LUCOSKY BROOKMAN LLP

101 Wood Avenue South

5th Floor

Woodbridge, NJ 08830

T - (732) 395-4400

F- (732) 395-4401

   
April 10, 2023  
 

111 Broadway

Suite 807

New York, NY 10006

T - (212) 417-8160

F - (212) 417-8161

HeartBeam, Inc.

2118 Walsh Avenue, Suite 210

Santa Clara, CA 95050

 

www. lucbro.com

 

RE:HeartBeam, Inc.’s Registration Statement on Form S-1

 

Ladies and Gentlemen:

 

We have acted as counsel to you, HeartBeam, Inc., a Delaware corporation, (the “Company”) in connection with the Company’s Registration Statement on Form S-1 filed with the Securities and Exchange Commission (the “Commission”) pursuant to the Securities Act of 1933, as amended (the “Securities Act”) on February 10, 2023 (File No.333-269717) (the “Initial Registration Statement”, as amended, the “Registration Statement”), with respect to the registration of up to 16,666,666 shares (the “Shares”) of the Company’s common stock, $0.0001 par value per share (the “Common Stock”) and placement agent warrants (the “Placement Agent Warrants”) to purchase Common Stock (the “Warrant Shares”).This opinion is being furnished in connection with the requirements of Item 601(b)(5) of Regulation S-K under the Act.

 

In connection with this opinion, we have examined the originals or copies certified or otherwise identified to our satisfaction of the following: (a) Articles of Incorporation of the Company, as amended to date, (b) Bylaws of the Company, as amended to date, (c) the Registration Statement and all exhibits thereto; and such certificates, documents and records as we have deemed to appropriate in order to enable us to render the opinions set forth herein.
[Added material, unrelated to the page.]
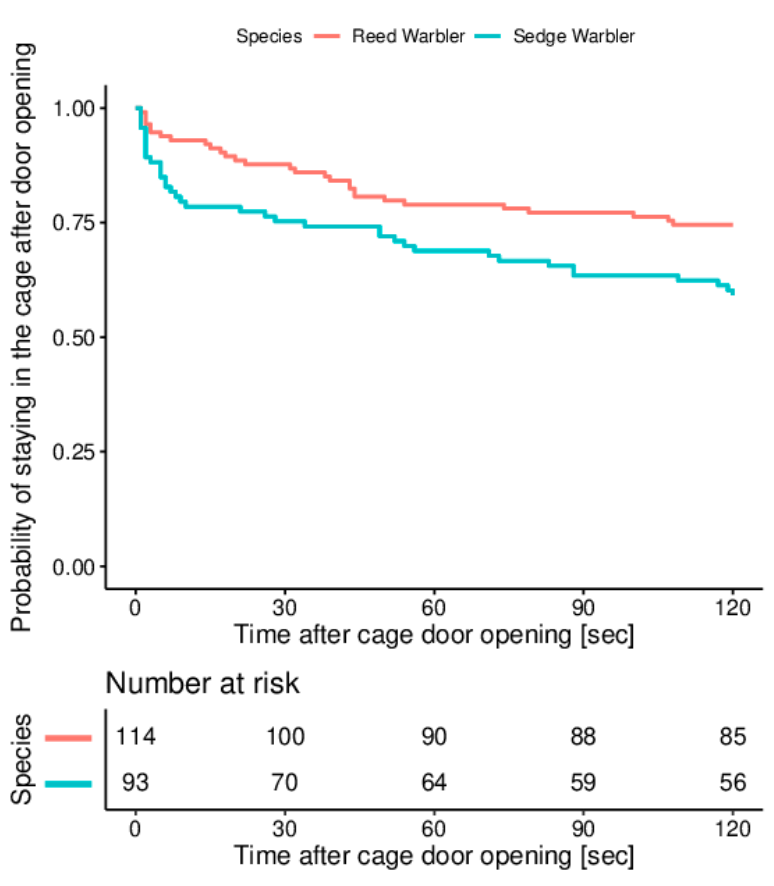
Figure 3. Kaplan-Meier survival curves for reed and sedge warblers tested during the autumn migration at the stop-over site at “Druzno Lake” reserve.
In addition to the foregoing, we also have relied as to matters of fact upon the representations made by the Company and its representatives and we have assumed the genuineness of all signatures, the authenticity of all documents submitted to us as originals, and the conformity to original documents of all documents submitted to us certified or photostatic copies.

 

Based upon the foregoing, and in reliance thereon, we are of the opinion that:

 

1.The Shares covered by the Registration Statement, when issued, delivered, and paid for as set forth in the Registration Statement, will be validly issued, fully paid, and non-assessable.

 

2.The Warrant Shares covered by the Registration Statement when issued, delivered, and paid for upon exercise of the Warrants as set forth in the Registration Statement, will be validly issued, fully paid, and non-assessable.

 

3.The Placement Agent Warrants covered by the Registration Statement when issued and delivered as set forth in the Registration Statement, will constitute the valid and legally binding obligations of the Company, enforceable against the Company in accordance with its terms.

 

 

 

 

The opinion expressed herein is limited to the laws of the State of Delaware and the State of New York. This opinion letter is limited to the laws in effect as of the date the Registration Statement is declared effective by the Commission and is provided exclusively in connection with the public offering contemplated by the Registration Statement.

 

This opinion letter speaks only as of the date hereof and we assume no obligation to update or supplement this opinion letter if any applicable laws change after the date of this opinion letter or if we become aware after the date of this opinion letter of any facts, whether existing before or arising after the date hereof, that might change the opinions expressed above.

 

This opinion letter is furnished in connection with the filing of the Registration Statement and may not be relied upon for any other purpose without our prior written consent in each instance. Further, no portion of this letter may be quoted, circulated or referred to in any other document for any other purpose without our prior written consent.

 

We hereby consent to the filing of this opinion as an exhibit to the Registration Statement and to the reference of this firm under the caption “Legal Matters” in the prospectus which is made part of the Registration Statement. In giving this consent, we do not thereby admit that we come within the category of persons whose consent is required under Section 7 of the Securities Act or the rules and regulations of the Commission thereunder.